Lines from a picture question dataset:
— START —

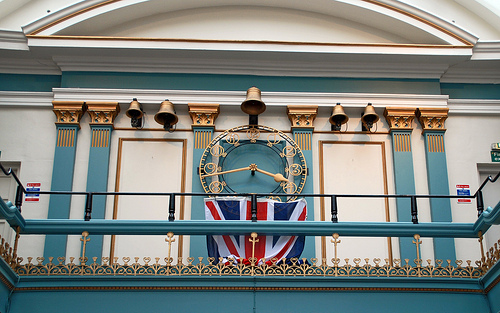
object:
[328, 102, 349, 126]
light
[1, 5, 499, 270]
wall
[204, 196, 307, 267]
flag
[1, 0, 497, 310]
building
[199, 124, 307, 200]
clock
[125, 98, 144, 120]
bell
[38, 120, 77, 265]
pillar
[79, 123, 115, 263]
pillar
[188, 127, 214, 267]
pillar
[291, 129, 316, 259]
pillar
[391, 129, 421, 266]
pillar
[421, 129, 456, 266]
pillar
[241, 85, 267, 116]
light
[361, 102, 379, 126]
light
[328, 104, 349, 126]
bell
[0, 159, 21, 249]
doorway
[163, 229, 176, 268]
decorative pillars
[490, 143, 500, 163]
sign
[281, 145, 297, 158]
2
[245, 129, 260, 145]
number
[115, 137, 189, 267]
decal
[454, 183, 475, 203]
sign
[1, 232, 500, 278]
decorative pattern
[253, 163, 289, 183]
hour hand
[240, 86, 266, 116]
bell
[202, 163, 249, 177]
hand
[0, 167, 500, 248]
railing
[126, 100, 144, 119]
light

— END —

What this task involves: Duplicate all of the lines above without changing anything, and leave out the pictures.

Result of this task:
object:
[328, 102, 349, 126]
light
[1, 5, 499, 270]
wall
[204, 196, 307, 267]
flag
[1, 0, 497, 310]
building
[199, 124, 307, 200]
clock
[125, 98, 144, 120]
bell
[38, 120, 77, 265]
pillar
[79, 123, 115, 263]
pillar
[188, 127, 214, 267]
pillar
[291, 129, 316, 259]
pillar
[391, 129, 421, 266]
pillar
[421, 129, 456, 266]
pillar
[241, 85, 267, 116]
light
[361, 102, 379, 126]
light
[328, 104, 349, 126]
bell
[0, 159, 21, 249]
doorway
[163, 229, 176, 268]
decorative pillars
[490, 143, 500, 163]
sign
[281, 145, 297, 158]
2
[245, 129, 260, 145]
number
[115, 137, 189, 267]
decal
[454, 183, 475, 203]
sign
[1, 232, 500, 278]
decorative pattern
[253, 163, 289, 183]
hour hand
[240, 86, 266, 116]
bell
[202, 163, 249, 177]
hand
[0, 167, 500, 248]
railing
[126, 100, 144, 119]
light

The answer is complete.